Hitherto, hydraulic pressure for clutch actuation and for shifting gears has been supplied from a gas accumulator which is charged by means of an electrically driven pump. The accumulator provides an immediate supply of pressurised fluid, to disengage the clutch, upon initiation of a gear change. The use of an accumulator also enables the use of a smaller pump.
Typically the pressure required to operate the clutch will be of the order of 30 bar while the pressure required for gear shifting may be as high as 60 bar, but will generally be about 20 bar. However, in order to store sufficient volume for clutch actuation and shifting of gears, pressure in the accumulator must be as high as 60 bar. The pump has consequently to work at 60 bars to charge the accumulator in order to store the required volume of fluid.
Moreover, it is desirable during the shifting of gears to vary the force applied to the shift actuator, when, for example, engaging the syncromesh. This has been achieved hitherto by using a pressure transducer to measure the pressure of fluid supplied to the shift actuator and modulating the flow of fluid into the system using separate proportional flow control valves to maintain the correct pressure.

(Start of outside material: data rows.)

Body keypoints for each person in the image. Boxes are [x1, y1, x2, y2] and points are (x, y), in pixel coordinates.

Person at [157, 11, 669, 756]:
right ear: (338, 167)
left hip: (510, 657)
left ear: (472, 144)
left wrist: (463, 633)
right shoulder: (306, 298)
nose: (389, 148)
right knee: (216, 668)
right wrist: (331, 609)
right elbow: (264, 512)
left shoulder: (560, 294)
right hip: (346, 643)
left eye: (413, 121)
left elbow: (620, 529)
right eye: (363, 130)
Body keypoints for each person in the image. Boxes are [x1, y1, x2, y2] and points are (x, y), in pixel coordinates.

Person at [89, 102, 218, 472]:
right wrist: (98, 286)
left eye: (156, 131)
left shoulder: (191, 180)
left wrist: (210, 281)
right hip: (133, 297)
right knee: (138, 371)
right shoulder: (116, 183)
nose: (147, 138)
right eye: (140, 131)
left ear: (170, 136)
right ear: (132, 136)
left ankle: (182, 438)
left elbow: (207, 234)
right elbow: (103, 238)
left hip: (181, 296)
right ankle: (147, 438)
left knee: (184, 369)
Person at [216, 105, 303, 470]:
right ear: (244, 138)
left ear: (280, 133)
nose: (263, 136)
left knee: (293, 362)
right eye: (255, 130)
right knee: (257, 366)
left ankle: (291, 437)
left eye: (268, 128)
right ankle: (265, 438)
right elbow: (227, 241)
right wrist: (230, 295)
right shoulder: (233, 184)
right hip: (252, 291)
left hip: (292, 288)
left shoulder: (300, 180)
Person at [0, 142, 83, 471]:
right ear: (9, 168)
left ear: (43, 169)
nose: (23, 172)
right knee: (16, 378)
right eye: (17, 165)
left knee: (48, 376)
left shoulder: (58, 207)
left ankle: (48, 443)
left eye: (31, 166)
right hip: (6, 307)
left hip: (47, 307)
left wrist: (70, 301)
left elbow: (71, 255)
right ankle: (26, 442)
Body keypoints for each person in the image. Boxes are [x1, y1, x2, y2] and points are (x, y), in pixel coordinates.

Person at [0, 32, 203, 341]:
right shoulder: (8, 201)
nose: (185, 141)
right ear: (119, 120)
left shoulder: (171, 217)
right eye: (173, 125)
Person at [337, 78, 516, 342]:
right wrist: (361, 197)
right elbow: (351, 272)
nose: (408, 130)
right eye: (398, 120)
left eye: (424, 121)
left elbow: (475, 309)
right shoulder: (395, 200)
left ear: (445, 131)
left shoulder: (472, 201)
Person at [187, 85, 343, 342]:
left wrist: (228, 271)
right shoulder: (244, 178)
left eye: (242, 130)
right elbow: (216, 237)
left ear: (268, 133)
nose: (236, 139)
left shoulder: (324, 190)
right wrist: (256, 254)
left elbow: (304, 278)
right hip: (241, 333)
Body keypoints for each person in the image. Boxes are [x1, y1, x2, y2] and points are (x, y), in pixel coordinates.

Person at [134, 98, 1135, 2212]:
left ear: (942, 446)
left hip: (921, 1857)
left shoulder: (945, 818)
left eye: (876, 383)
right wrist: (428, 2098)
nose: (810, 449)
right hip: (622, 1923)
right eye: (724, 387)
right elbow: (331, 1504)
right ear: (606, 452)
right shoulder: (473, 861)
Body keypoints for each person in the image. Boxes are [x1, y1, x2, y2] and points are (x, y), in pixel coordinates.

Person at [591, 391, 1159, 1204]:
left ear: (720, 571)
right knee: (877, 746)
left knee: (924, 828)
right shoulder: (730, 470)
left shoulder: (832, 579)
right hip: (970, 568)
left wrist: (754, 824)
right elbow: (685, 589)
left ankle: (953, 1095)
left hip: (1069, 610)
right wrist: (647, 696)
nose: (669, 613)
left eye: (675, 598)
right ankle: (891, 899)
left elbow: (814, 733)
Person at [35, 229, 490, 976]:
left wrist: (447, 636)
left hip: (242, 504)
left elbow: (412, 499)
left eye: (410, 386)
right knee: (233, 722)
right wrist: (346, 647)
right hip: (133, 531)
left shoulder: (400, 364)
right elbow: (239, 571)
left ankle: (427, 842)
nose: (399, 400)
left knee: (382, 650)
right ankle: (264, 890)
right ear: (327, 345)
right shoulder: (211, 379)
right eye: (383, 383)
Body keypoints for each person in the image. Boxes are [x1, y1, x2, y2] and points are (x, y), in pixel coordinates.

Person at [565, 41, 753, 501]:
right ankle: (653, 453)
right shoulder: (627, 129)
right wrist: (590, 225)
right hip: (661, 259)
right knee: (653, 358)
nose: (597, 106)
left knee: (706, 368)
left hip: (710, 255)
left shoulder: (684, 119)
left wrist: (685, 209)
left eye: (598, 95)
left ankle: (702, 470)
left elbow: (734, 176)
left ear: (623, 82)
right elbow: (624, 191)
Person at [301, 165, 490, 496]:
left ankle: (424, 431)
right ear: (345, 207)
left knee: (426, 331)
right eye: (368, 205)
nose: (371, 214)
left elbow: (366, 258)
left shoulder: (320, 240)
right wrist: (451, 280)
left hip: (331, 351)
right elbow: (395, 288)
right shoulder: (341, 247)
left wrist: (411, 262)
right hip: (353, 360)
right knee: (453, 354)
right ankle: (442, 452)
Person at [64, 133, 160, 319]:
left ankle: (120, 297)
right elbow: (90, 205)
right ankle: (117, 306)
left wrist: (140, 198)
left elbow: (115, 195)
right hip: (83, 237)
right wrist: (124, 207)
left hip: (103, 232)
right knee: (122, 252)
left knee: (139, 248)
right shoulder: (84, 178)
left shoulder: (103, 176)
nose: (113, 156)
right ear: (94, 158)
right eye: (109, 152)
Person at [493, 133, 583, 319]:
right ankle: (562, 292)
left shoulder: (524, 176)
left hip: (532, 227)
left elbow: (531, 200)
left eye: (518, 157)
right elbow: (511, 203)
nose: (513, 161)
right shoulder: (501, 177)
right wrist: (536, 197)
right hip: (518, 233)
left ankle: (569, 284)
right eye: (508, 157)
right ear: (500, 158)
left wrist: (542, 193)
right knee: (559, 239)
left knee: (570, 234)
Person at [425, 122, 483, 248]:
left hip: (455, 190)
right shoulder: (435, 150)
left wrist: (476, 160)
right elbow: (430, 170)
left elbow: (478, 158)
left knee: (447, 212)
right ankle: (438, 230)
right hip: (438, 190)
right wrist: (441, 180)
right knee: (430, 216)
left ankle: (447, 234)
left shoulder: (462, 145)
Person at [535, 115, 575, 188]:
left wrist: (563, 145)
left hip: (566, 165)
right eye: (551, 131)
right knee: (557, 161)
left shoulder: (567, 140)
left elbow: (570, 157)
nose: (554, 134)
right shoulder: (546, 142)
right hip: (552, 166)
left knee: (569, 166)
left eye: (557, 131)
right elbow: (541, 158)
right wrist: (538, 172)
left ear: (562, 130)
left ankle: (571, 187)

In accordance with one aspect of the present invention, a hydraulic actuation system for an automated transmission system comprises;
a hydraulic clutch actuator for controlling engagement of a clutch;
a gear engagement actuator for controlling engagement of a gear;
an accumulator;
an electric motor driven pump, an output of the motor driven pump being connected to the accumulator for charging thereof via a non-return valve, the pressure of fluid supplied by the pump being controlled by the current supplied to the electric motor; and
a main control valve for selectively connecting the accumulator to the hydraulic clutch actuator and/or the gear engagement actuator.
In this manner hydraulic fluid under pressure will immediately be available from the accumulator for disengagement of the clutch. Pressure of fluid to the gear engagement actuator may then be controlled by the pump. As a consequence the volume and/or pressure of the accumulator may be reduced. Furthermore the pressure supplied to the gear engagement actuator may be modulated by the pump, avoiding the need for flow control valves and the control system associated therewith.
According to a preferred embodiment of the invention a spring accumulator is used. The spring accumulator will also provide consistent compliance in the system enabling accurate pressure control.
A pressure transducer may also be included in the system and used in a closed feedback loop to control the pump to deliver the required pressure.